I expect stable to be stable. Anyone who maintains any sort of server wants things to be stable. Increasingly, I only use LTC releases of Ubuntu as my primary desktop as the things I need either:

  • Don’t get many updates/releases (i.e vim, pidgin, etc)
  • Get updates at an acceptable pace (i.e browsers such as Firefox, Chrome are updated frequently)

Any security updates I get are good, but the less stable my system is the less I can absolutely rely on it all the time. I’m onto 14.04 now on my main workstation and 12.04 at home, neither give me any trouble, and have never crashed.

The main place where I require latest versions of software is for development on Python projects where I need/want the latest and greatest of a specific package, but python package/library management shouldn’t be done through the linux package manager but through an actual python package manager like pip. Using technology like virtualenvs allows me have the latest and greatest of these without needing a “bleeding edge” distro elsewhere.

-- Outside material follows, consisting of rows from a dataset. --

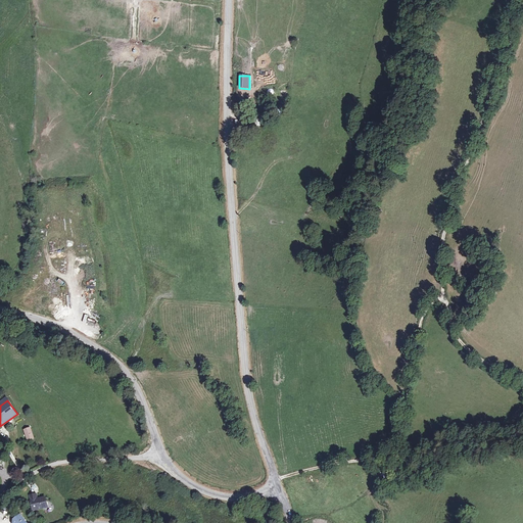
[(29,428),(25,429),(29,440),(33,438),(29,428)]
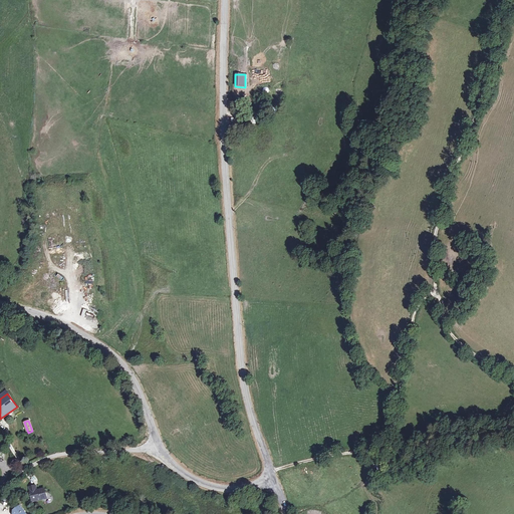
[(390,462),(381,465),(383,473),(392,470),(390,462)]
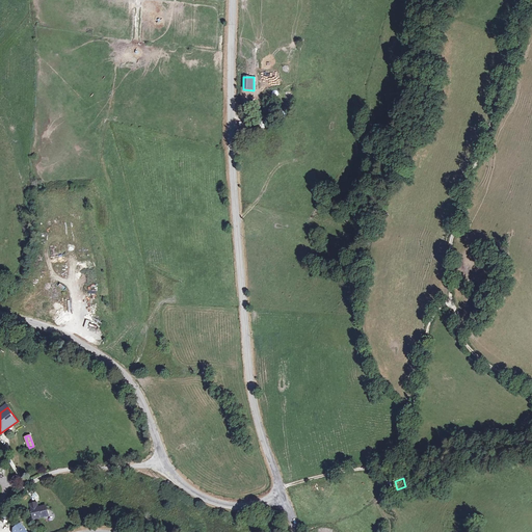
[(35,503),(30,504),(33,519),(49,515),(47,506),(36,508),(35,503)]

Sorry, but I cannot fully agree here. The package manager is responsible for keeping your filesystem clean in a way, and should not be interfered by other package managers. I suggest interfaces offered by the “main” package managers (i.e., dpkg, pacman, zypper etc.) to secondary package managers (lke pip, npm, whatever) so that they won’t put files where the distro says they shouldn’t belong. But again, as @jonobacon already pointed out, this is a people problem more than a packaging problem.